Учитывая скудость молекулярно-биологических инструментов и ограниченность данных по транспозонам, мы решили, что единственный путь получения минимального генома – попытаться синтезировать целый бактериальный геном с нуля. Нам надо будет химически синтезировать целую хромосому, используя только существенные гены. Однако это была бы громадная задача. Хотя ученые и писали маленькие кусочки генетических текстов уже почти полстолетия, никто не сделал ни одной конструкции из ДНК размером хотя бы в сотую долю того, что был нужен нам.

Работа над химическим синтезом ДНК начиналась в 1950-е, с успеха Хара Гобинда Кораны и Маршалла Ниренберга, но заметный прогресс был сделан лишь в 1980-е вслед за внедрением автоматического синтезатора ДНК Марвином Карузерсом из Колорадского университета в Боулдере. В его синтезаторе стояли четыре бутыли с нуклеотидами А, Т, Ц и Г, из которых они добавлялись по одному в предписанном порядке. Таким образом ДНК-синтезаторы могут делать короткие цепочки ДНК, называемые олигонуклеотидами. Однако при увеличении длины олигонуклеотидов выход продукта и точность падают. Вокруг синтеза олигонуклеотидов и продажи их исследователям выстроилась целая индустрия, потому что синтетическая ДНК применяется в молекулярной биологии для секвенирования ДНК и проведения ПЦР (полимеразных цепных реакций).
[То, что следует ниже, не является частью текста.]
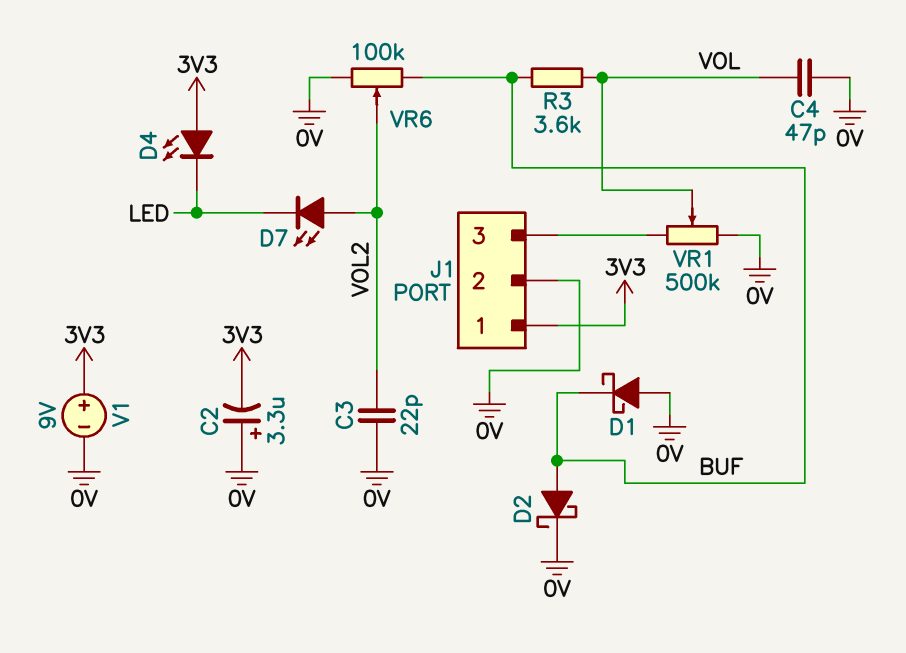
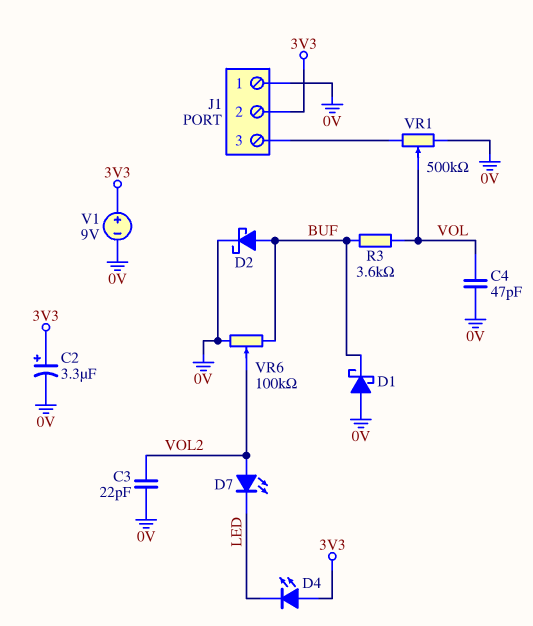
C2: 3.3uF (plus 0V, minus 3V3) -> 3.3uF (plus 3V3, minus 0V)
J1 pin 1: 3V3 -> 0V
J1 pin 2: 0V -> 3V3

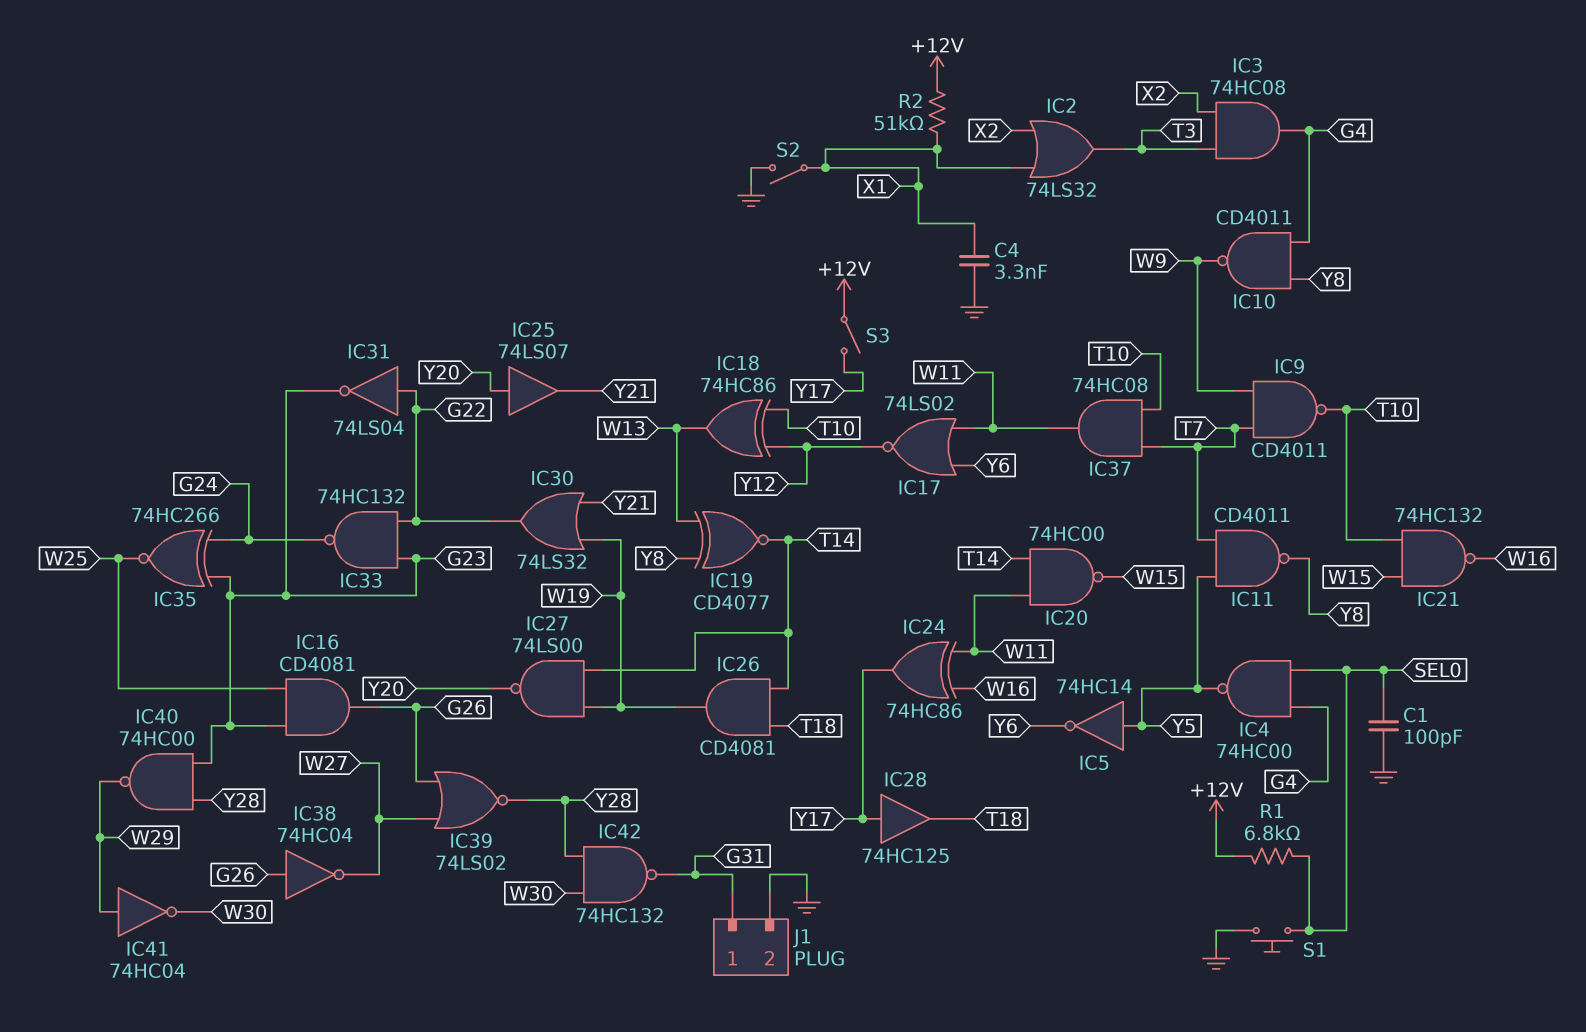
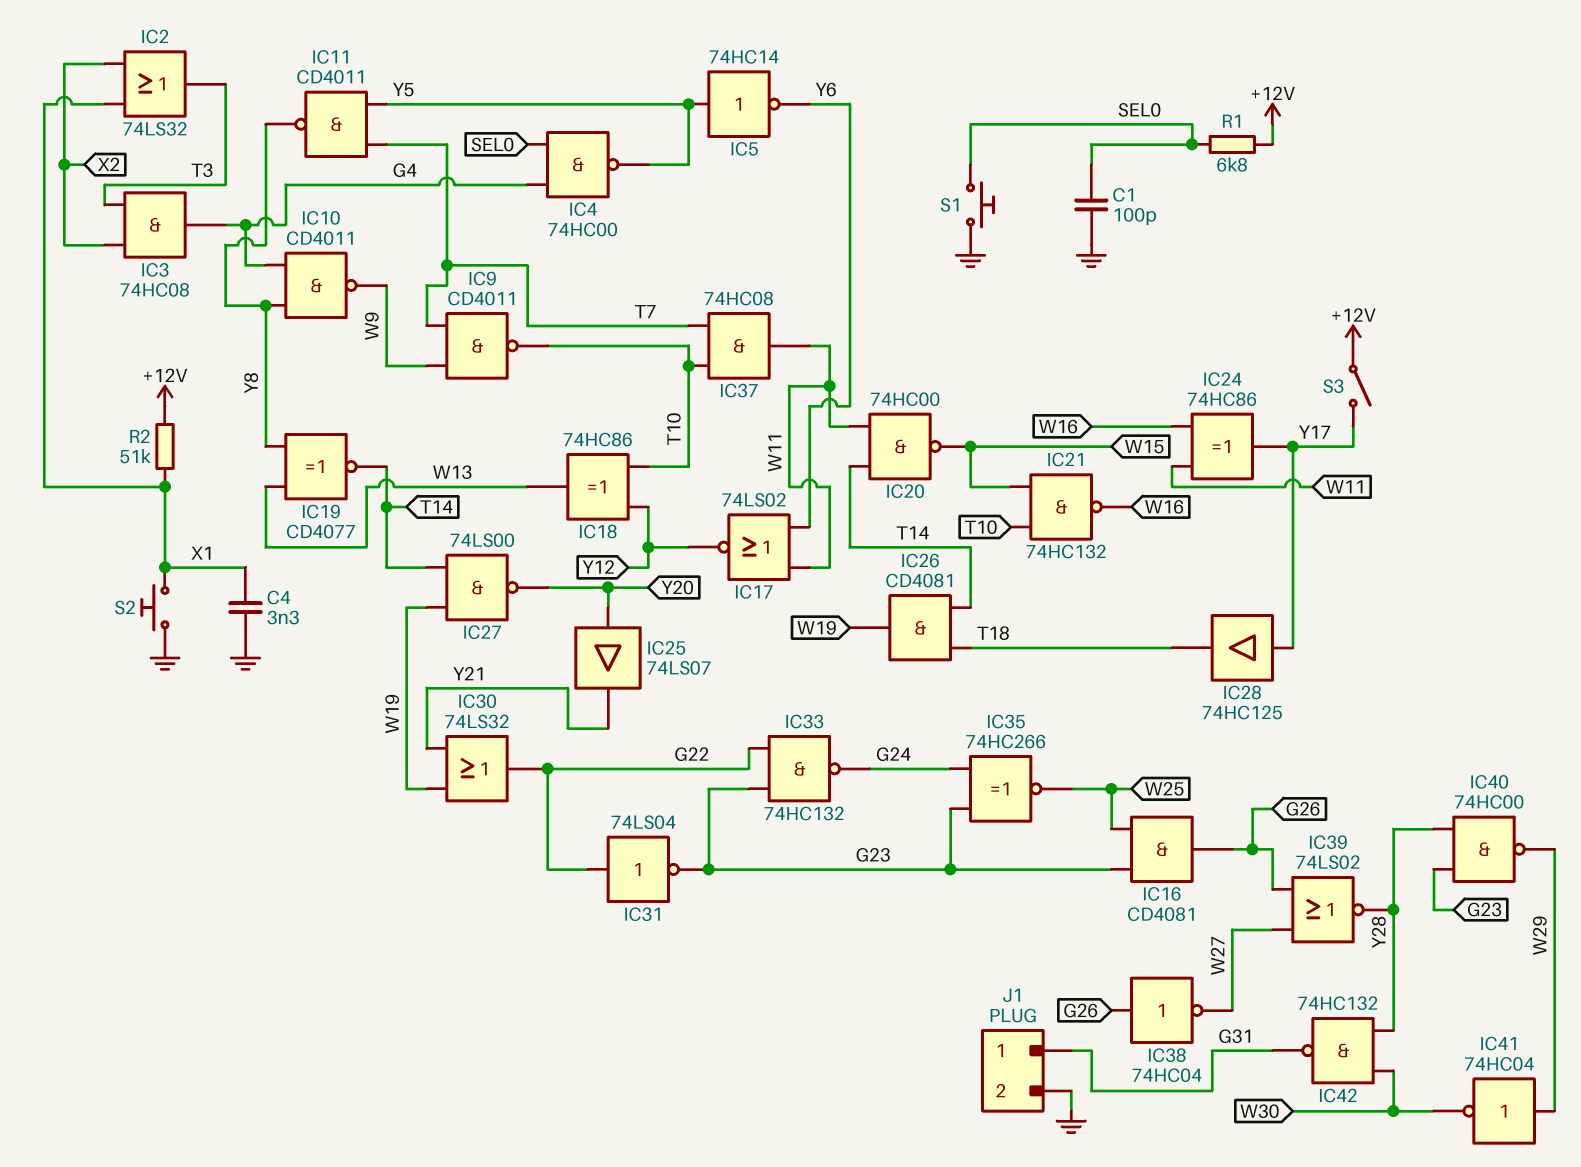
S2: switch (GND, X1) -> button (GND, X1)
Синтетические олигонуклеотиды химическими методами можно соединять в более длинные куски ДНК. Когда мы впервые начали обсуждать синтез целого генома, самые длинные куски ДНК, которые удавалось сделать, были длиной в несколько тысяч пар оснований. Чтобы выстроить геном жизнеспособного организма, от нас требовалось химически синтезировать и собрать почти шестьсот тысяч пар оснований. Мы поняли: чтобы достичь этой цели, нам придется разрабатывать новые методы. Чтобы посмотреть, реальна ли наша идея хоть в каком-то приближении, мы решили, что надо попробовать сделать небольшой тестовый проект. Мы выбрали для синтеза геном бактериофага phi X 174. Помимо того, что это был первый секвенированный ДНКовый вирус, почти тридцать лет назад другая команда уже сделала примечательную и успешную попытку скопировать этот одноцепочечный геном с помощью ферментов.